PIK3CA-related overgrowth spectrum: From genetic mechanisms to targeted treatment with alpelisib

Abstract

PIK3CA-related overgrowth spectrum (PROS) encompasses a range of rare disorders caused by somatic gain-of-function mutations in the PIK3CA gene, leading to extensive tissue overgrowth and complex vascular malformations. These conditions exhibit wide clinical variability and often present with asymmetric segmental overgrowth involving multiple tissue types, including fat, muscle, bone, and nervous tissues.
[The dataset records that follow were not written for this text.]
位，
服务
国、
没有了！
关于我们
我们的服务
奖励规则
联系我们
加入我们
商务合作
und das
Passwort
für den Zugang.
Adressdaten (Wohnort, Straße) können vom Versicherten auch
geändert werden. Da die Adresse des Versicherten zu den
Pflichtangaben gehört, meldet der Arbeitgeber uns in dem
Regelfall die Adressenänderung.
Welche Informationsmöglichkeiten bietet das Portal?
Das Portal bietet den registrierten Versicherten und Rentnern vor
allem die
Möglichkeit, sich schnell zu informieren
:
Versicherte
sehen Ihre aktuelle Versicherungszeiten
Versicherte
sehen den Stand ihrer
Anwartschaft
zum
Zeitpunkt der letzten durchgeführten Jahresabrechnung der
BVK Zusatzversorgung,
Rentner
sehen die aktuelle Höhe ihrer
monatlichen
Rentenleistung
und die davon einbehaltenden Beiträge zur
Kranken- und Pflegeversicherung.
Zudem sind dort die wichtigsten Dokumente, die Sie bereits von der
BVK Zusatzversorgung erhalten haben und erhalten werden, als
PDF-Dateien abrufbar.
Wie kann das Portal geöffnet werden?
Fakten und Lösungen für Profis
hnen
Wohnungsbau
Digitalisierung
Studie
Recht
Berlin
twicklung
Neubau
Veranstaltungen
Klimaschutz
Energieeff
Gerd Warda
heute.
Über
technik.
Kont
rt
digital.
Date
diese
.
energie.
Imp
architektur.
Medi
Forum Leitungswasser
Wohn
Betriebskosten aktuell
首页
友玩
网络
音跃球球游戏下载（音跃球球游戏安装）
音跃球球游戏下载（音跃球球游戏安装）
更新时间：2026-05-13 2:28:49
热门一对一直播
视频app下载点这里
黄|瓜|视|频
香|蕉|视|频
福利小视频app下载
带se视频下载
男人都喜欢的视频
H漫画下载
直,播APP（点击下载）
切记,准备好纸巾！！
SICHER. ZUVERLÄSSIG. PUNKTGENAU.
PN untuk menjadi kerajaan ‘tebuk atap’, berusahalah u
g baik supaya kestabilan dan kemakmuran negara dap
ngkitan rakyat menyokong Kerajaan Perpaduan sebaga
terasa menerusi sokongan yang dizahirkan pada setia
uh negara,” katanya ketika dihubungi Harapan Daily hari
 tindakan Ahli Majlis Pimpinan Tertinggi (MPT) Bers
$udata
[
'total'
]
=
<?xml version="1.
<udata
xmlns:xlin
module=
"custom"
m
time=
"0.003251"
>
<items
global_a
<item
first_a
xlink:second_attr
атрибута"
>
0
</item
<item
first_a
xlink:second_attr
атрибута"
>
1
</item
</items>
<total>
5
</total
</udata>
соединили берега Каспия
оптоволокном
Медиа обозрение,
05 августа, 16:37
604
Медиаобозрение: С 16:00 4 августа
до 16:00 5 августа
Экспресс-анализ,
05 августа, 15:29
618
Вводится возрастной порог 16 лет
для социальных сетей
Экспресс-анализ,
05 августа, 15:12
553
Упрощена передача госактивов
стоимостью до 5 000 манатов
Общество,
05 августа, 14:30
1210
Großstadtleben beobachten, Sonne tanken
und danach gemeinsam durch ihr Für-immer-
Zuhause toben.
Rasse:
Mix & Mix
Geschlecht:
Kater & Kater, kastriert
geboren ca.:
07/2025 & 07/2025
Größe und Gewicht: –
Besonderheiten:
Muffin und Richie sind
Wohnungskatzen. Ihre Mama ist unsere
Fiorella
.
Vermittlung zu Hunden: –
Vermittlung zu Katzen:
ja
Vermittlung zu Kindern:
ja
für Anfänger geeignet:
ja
Conventional treatments, such as debulking surgery or mammalian target of rapamycin inhibitors such as sirolimus, offer only limited, temporary benefits and have potential side effects. Recently, alpelisib, a selective phosphatidylinositol 3-kinase α inhibitor, has emerged as a promising targeted therapy for PROS, demonstrating significant clinical improvements in reducing lesion size and symptom severity in patients with severe cases. The Food and Drug Administration’s accelerated approval of alpelisib for PROS by 2022 underscores its therapeutic potential; however, its long-term safety profile and applications in infants remain under investigation. This review examines the heterogeneous phenotypes, genetic and molecular basis of PROS, current evidence supporting alpelisib, and general prognosis of patients with PROS. Advances in genetic testing combined with a multidisciplinary approach to care offer promising avenues for enhancing both the management and quality of life of individuals affected by this complex spectrum of disorders.